Review of Issues during week 14th to 21st October.

  • It was confirmed that the Castor database used following the resumption of services on the 9th October was only up to data to around midnight on the 23/24 September. All data written to Castor from this point until the crash on the 4th October was lost. The experiments have been supplied with lists of files written to Castor, and therefore lost, between the 24th September and the 4th October.
  • It was realised that the restore of the Castor nameserver database to an earlier time led to the re-use of FileIDs within Castor. This ID should be unique. Castor would not have any knowledge of the re-use except that the stager databases for Atlas and LHCb instances were restored to a point much closer to the final crash (these are stored in a different database). Discussion with the Castor developers revealed a mechanism by which data put into Castor while re-using FileIDs in this way could theoretically open a way for data to be subsequently deleted in error. This mechanism requires a deliberate action (e.g. using the Atlas stager to delete a CMS file). Nevertheless, there is an additional risk that we believe is small. For this reason there was a short outage on Thursday 15th October during which this FileID was increased beyond the point of any re-use. Experiments have been supplied with lists of files added during this period of increased risk. If necessary files can be exported and re-imported into Castor to eliminate this risk.
  • Disk server gdss135 (Part of Atlas MCDISK) was unavailable 16 - 19 October following kernel panic.

Advanced warning:

There are no scheduled outages declared in the GOC DB. However, we will need to reschedule the installation of the updated SRM for the CMS, LHCb and GEN Castor instances.

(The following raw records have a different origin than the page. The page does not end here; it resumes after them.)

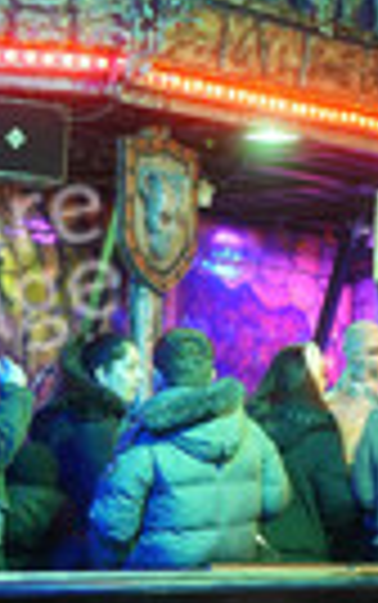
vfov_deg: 15.1
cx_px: 378
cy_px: 68
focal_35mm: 137
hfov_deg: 9.5
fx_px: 2253
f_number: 4.5
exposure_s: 1/50
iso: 640
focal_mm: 30
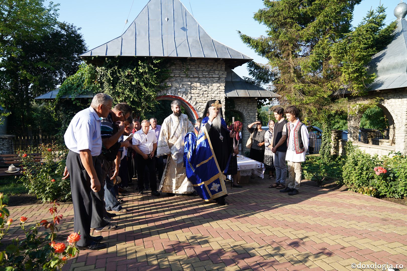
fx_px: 283
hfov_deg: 71.5
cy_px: 136
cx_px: 204
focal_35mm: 25
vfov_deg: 51.3
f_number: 2.8
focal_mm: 25
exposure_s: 1/1000
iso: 200
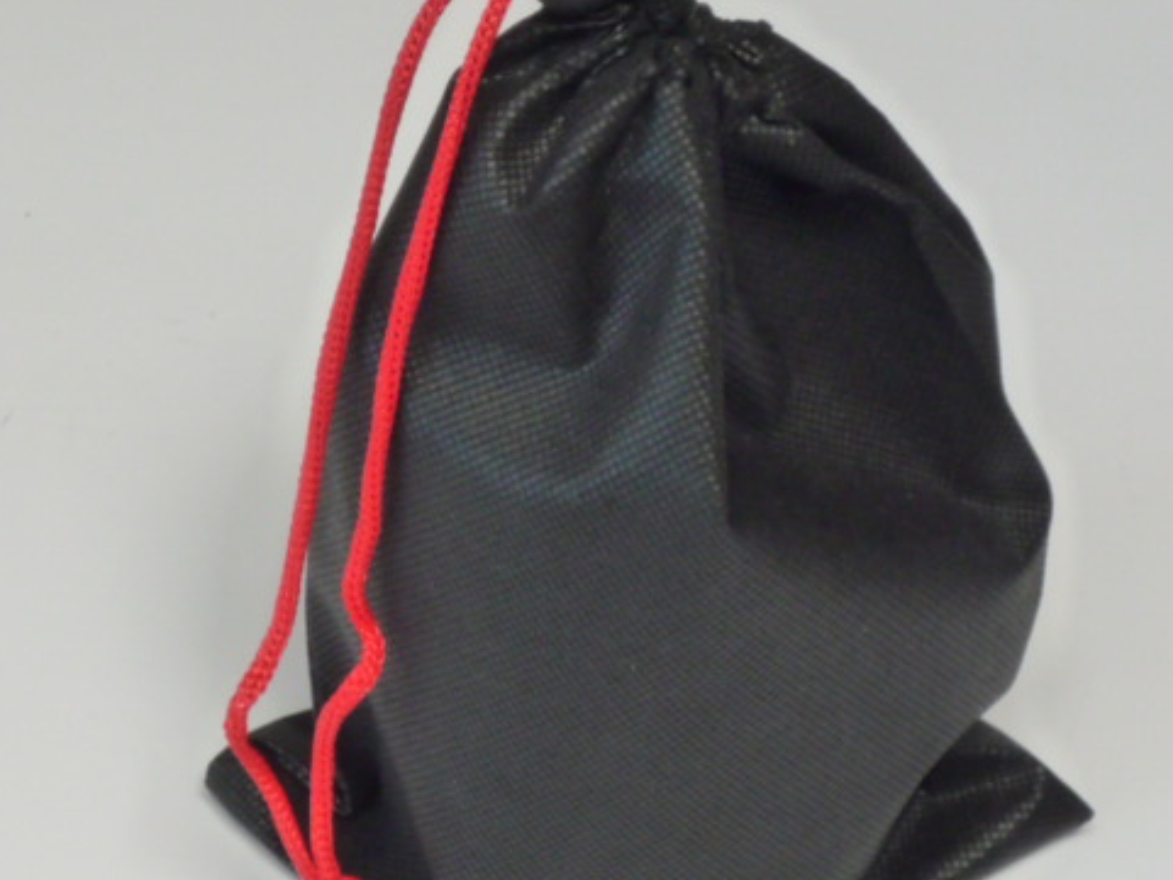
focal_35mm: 133
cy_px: 451
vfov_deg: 11.2
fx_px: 4508
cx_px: 649
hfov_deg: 14.8
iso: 200
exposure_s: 1/50
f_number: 4.5
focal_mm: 9.9
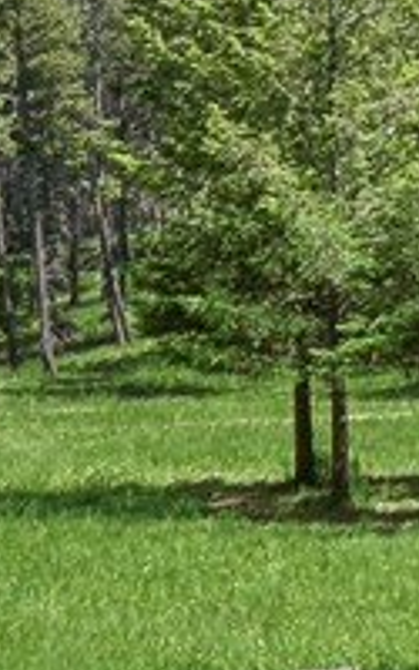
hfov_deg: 7.4
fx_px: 3033
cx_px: 965
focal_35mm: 166
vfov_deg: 12.6
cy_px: 496
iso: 100
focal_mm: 10
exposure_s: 1/500
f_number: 6.3
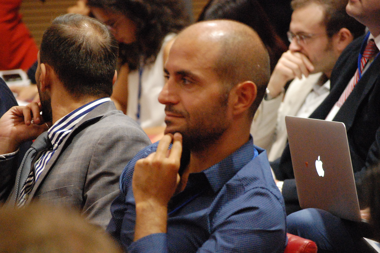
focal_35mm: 202
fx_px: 2136
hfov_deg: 10.2
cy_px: 126
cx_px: 190
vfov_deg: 6.8
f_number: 5
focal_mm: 135
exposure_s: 1/60
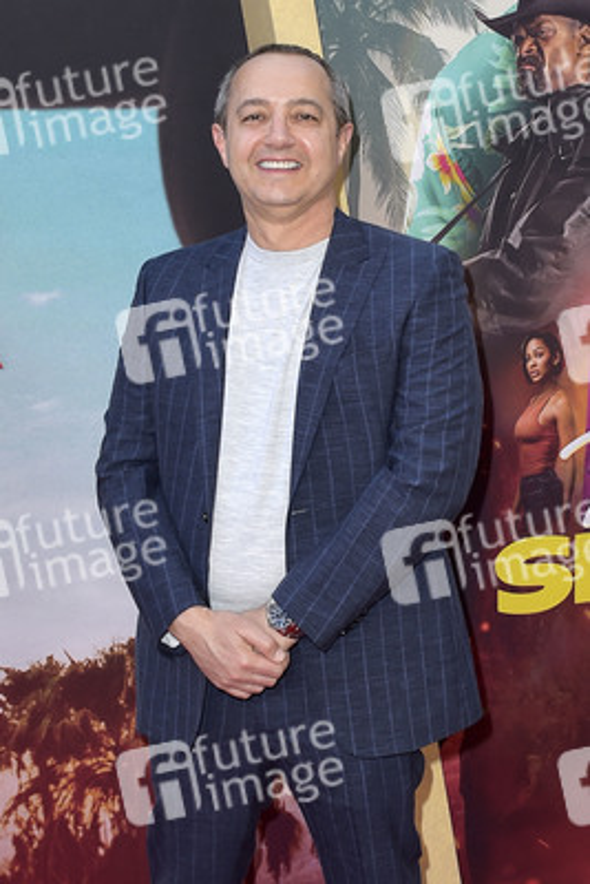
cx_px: 295
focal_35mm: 32
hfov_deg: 41.1
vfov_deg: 58.7
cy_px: 442
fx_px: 786
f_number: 5.6
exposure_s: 1/250
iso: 500
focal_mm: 32
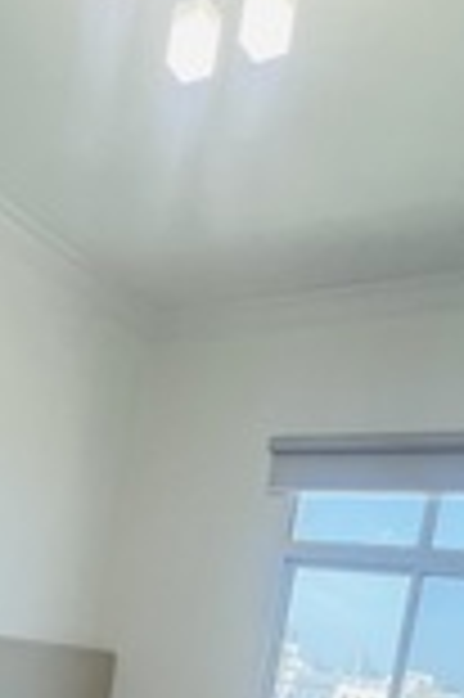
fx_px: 775
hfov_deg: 32.3
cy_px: 754
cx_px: 83
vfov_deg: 40.1
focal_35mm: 40
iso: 125
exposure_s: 1/100
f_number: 1.8
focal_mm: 1.57
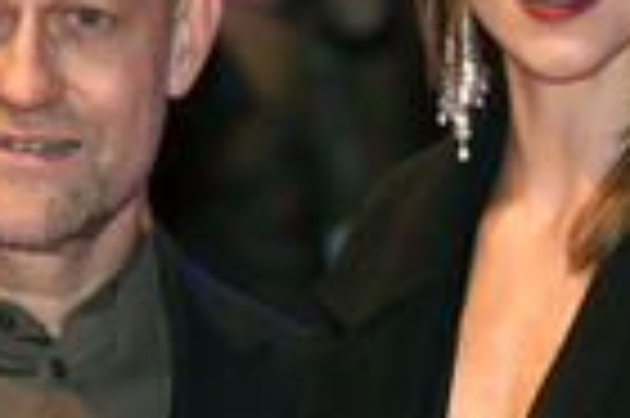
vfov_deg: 3.2
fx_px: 7586
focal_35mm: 434
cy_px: 261
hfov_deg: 4.8
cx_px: 304
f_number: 5
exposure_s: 1/250
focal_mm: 135
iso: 800
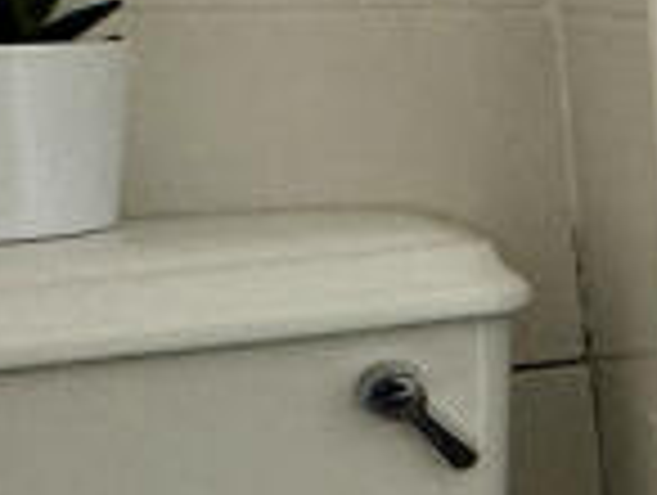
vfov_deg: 15.1
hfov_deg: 13.2
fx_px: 1863
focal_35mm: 98
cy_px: 252
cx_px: 1692
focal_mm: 2.22
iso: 200
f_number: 2.2
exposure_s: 1/99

Table showing entries in GOC DB starting between 14th and 21st October.

Service Scheduled? Outage/At Risk Start End Duration Reason
All Castor & CEs UNSCHEDULED AT_RISK 15/10/2009 12:00 15/10/2009 13:00 1 hour At Risk following outage for database modification.
All Castor & CEs UNSCHEDULED OUTAGE 15/10/2009 11:00 15/10/2009 11:24 24 minutes Stop of Castor sevices (and CEs) while database update made to resolve issue following last week's problems.
lcgfts UNSCHEDULED AT_RISK 15/10/2009 10:00 15/10/2009 12:00 2 hours FTS channels to RAL will be drained ahead of the Castor intervention. Marking FTS At Risk.